Criticality and Phase Structures of Excited Holographic Superconductors in Nonlinear Electrodynamics

Abstract

We investigate the critical properties and phase structure of excited states in a holographic superconductor model within the framework of Varying Central Charge Thermodynamics, where the cosmological constant serves as a fundamental parameter controlling the number of degrees of freedom in the boundary conformal field theory. Employing Born-Infeld nonlinear electrodynamics, we explore how the nonlinear parameter b affects the condensation of the ground state (GS) and the two lowest excited states (ES1, ES2) in the background of a spherically symmetric Schwarzschild-AdS black hole. A state is classified as possessing a hard gap if its optical conductivity exhibits Reσ(ω) = 0 for ω < ωg, indicating a hard energy gap in the excitation spectrum and the Meissner effect.
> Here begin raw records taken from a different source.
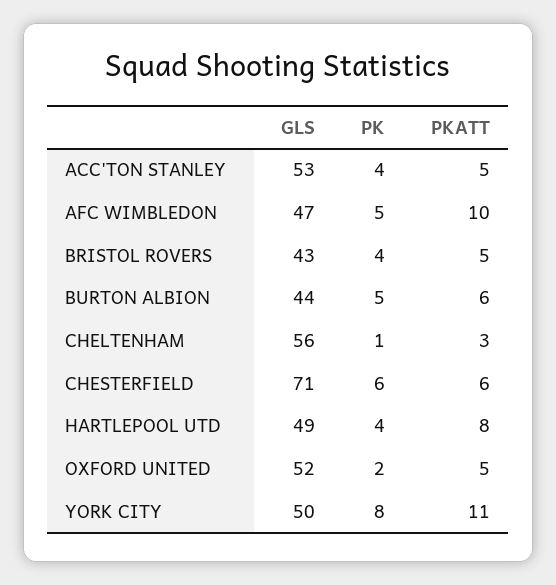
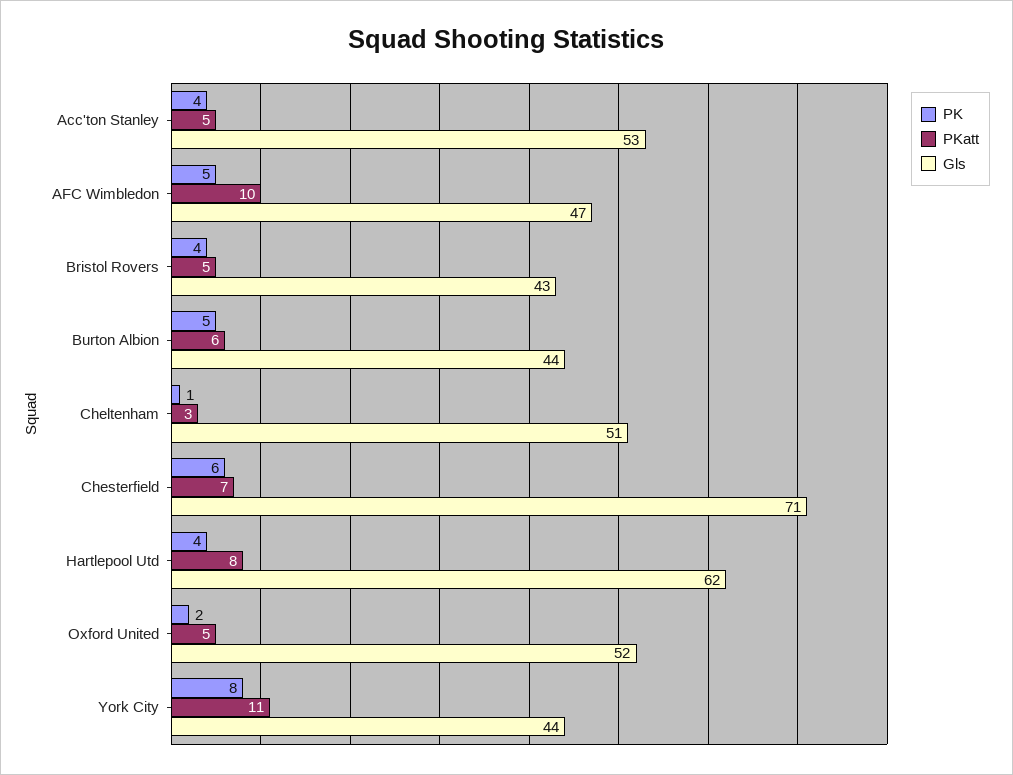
  {
    "GLS": {
      "ACC'TON STANLEY": 53,
      "AFC WIMBLEDON": 47,
      "BRISTOL ROVERS": 43,
      "BURTON ALBION": 44,
-     "CHELTENHAM": 56,
+     "CHELTENHAM": 51,
      "CHESTERFIELD": 71,
-     "HARTLEPOOL UTD": 49,
+     "HARTLEPOOL UTD": 62,
      "OXFORD UNITED": 52,
-     "YORK CITY": 50
+     "YORK CITY": 44
    },
    "PK": {
      "ACC'TON STANLEY": 4,
      "AFC WIMBLEDON": 5,
      "BRISTOL ROVERS": 4,
      "BURTON ALBION": 5,
      "CHELTENHAM": 1,
      "CHESTERFIELD": 6,
      "HARTLEPOOL UTD": 4,
      "OXFORD UNITED": 2,
      "YORK CITY": 8
    },
    "PKATT": {
      "ACC'TON STANLEY": 5,
      "AFC WIMBLEDON": 10,
      "BRISTOL ROVERS": 5,
      "BURTON ALBION": 6,
      "CHELTENHAM": 3,
-     "CHESTERFIELD": 6,
+     "CHESTERFIELD": 7,
      "HARTLEPOOL UTD": 8,
      "OXFORD UNITED": 5,
      "YORK CITY": 11
    }
  }

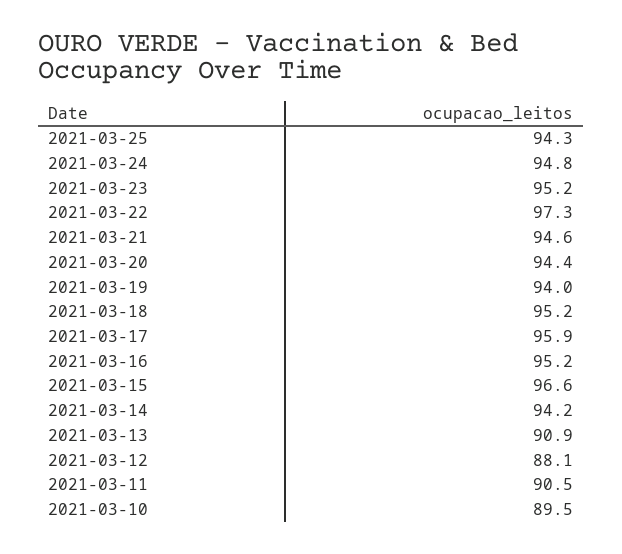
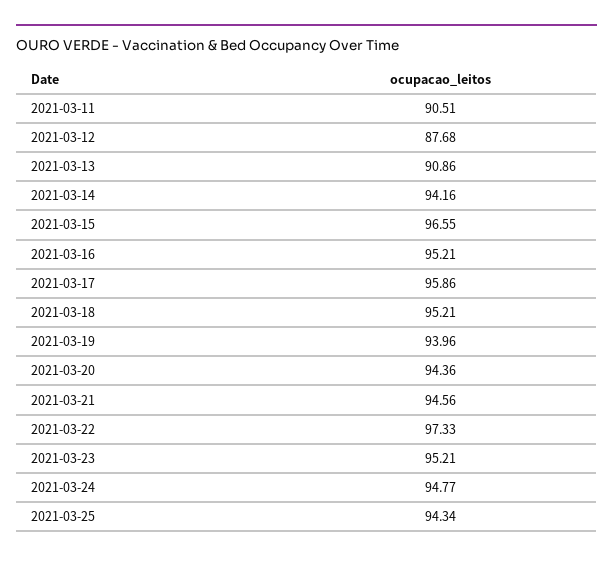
  {
    "2021-03-25": 94.34,
    "2021-03-24": 94.77,
    "2021-03-23": 95.21,
    "2021-03-22": 97.33,
    "2021-03-21": 94.56,
    "2021-03-20": 94.36,
    "2021-03-19": 93.96,
    "2021-03-18": 95.21,
    "2021-03-17": 95.86,
    "2021-03-16": 95.21,
    "2021-03-15": 96.55,
    "2021-03-14": 94.16,
    "2021-03-13": 90.86,
-   "2021-03-12": 88.1,
+   "2021-03-12": 87.68,
-   "2021-03-11": 90.51,
+   "2021-03-11": 90.51
-   "2021-03-10": 89.5
  }

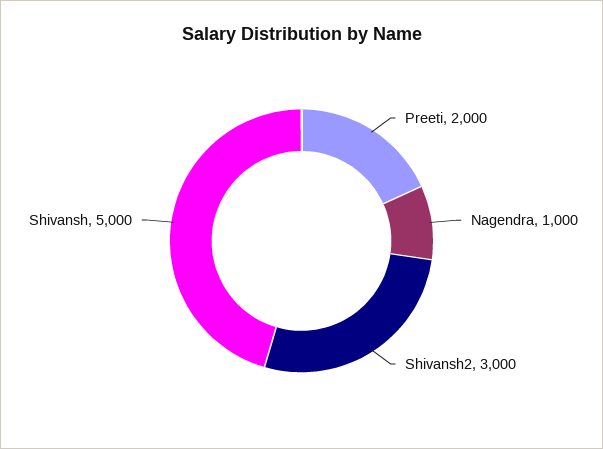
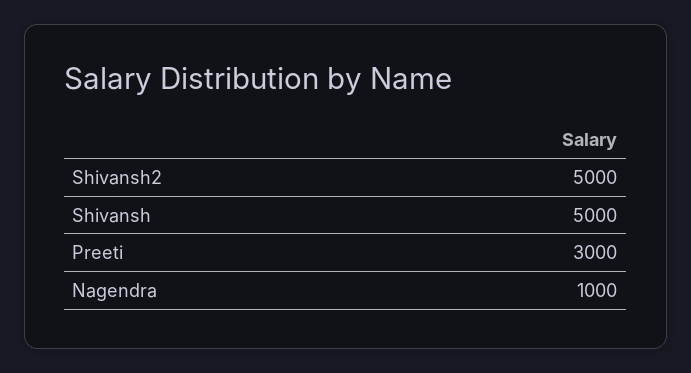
  {
-   "Preeti": 2000,
+   "Preeti": 3000,
    "Nagendra": 1000,
-   "Shivansh2": 3000,
+   "Shivansh2": 5000,
    "Shivansh": 5000
  }

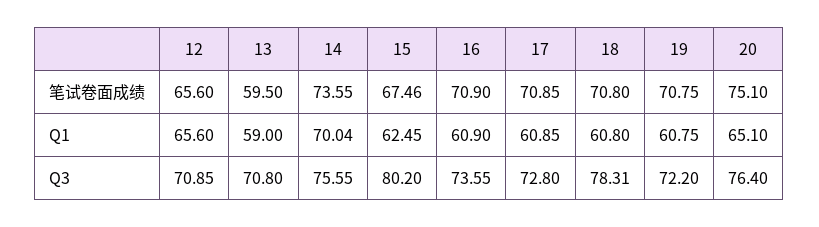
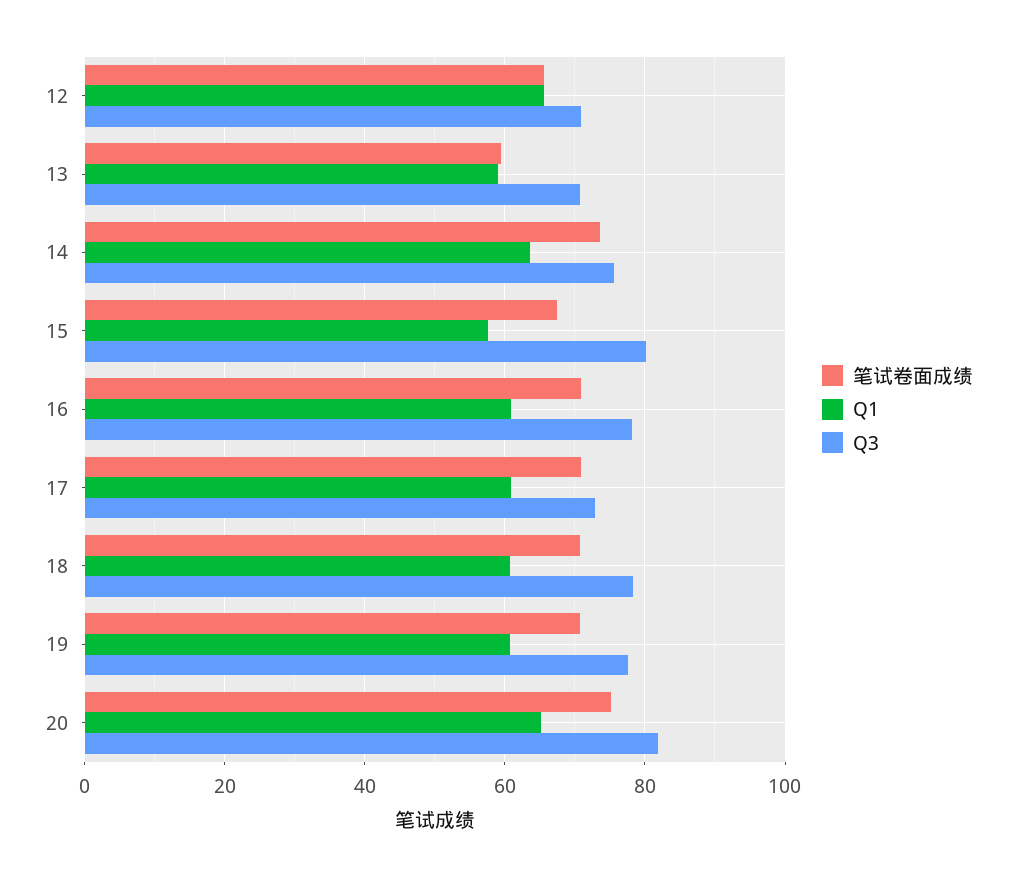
  {
    "笔试卷面成绩": {
      "12": 65.6,
      "13": 59.5,
      "14": 73.55,
      "15": 67.46,
      "16": 70.9,
      "17": 70.85,
      "18": 70.8,
      "19": 70.75,
      "20": 75.1
    },
    "Q1": {
      "12": 65.6,
      "13": 59,
-     "14": 70.04,
+     "14": 64,
-     "15": 62.45,
+     "15": 58,
      "16": 60.9,
      "17": 60.85,
      "18": 60.8,
      "19": 60.75,
      "20": 65.1
    },
    "Q3": {
      "12": 70.85,
      "13": 70.8,
      "14": 75.55,
      "15": 80.2,
-     "16": 73.55,
+     "16": 78,
      "17": 72.8,
      "18": 78.31,
-     "19": 72.2,
+     "19": 78,
-     "20": 76.4
+     "20": 82
    }
  }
In contrast, a gapless superconductor possesses a non-zero order parameter but lacks a hard gap, with Reσ(ω) ≠ 0 as ω 0. Our central finding reveals that the emergence of gapless phases in the excited states represents a genuine physical phenomenon arising from the competition between Born-Infeld nonlinear screening effects and the spatial curvature of the black hole geometry, not from numerical artifacts. Specifically, when the pressure P exceeds the critical pressure Pc, both GS and ES1 are gapped superconductors with hard energy gaps while ES2 is a gapless superconductor. However, when P ≤ Pc, only GS remains gapped while both ES1 and ES2 condense into gapless phases. This curvature-controlled switching of superconducting properties provides a novel mechanism for engineering gapless superconductivity in strongly coupled systems through variation of the boundary CFT degrees of freedom, with potential implications for understanding unconventional high-temperature superconductors.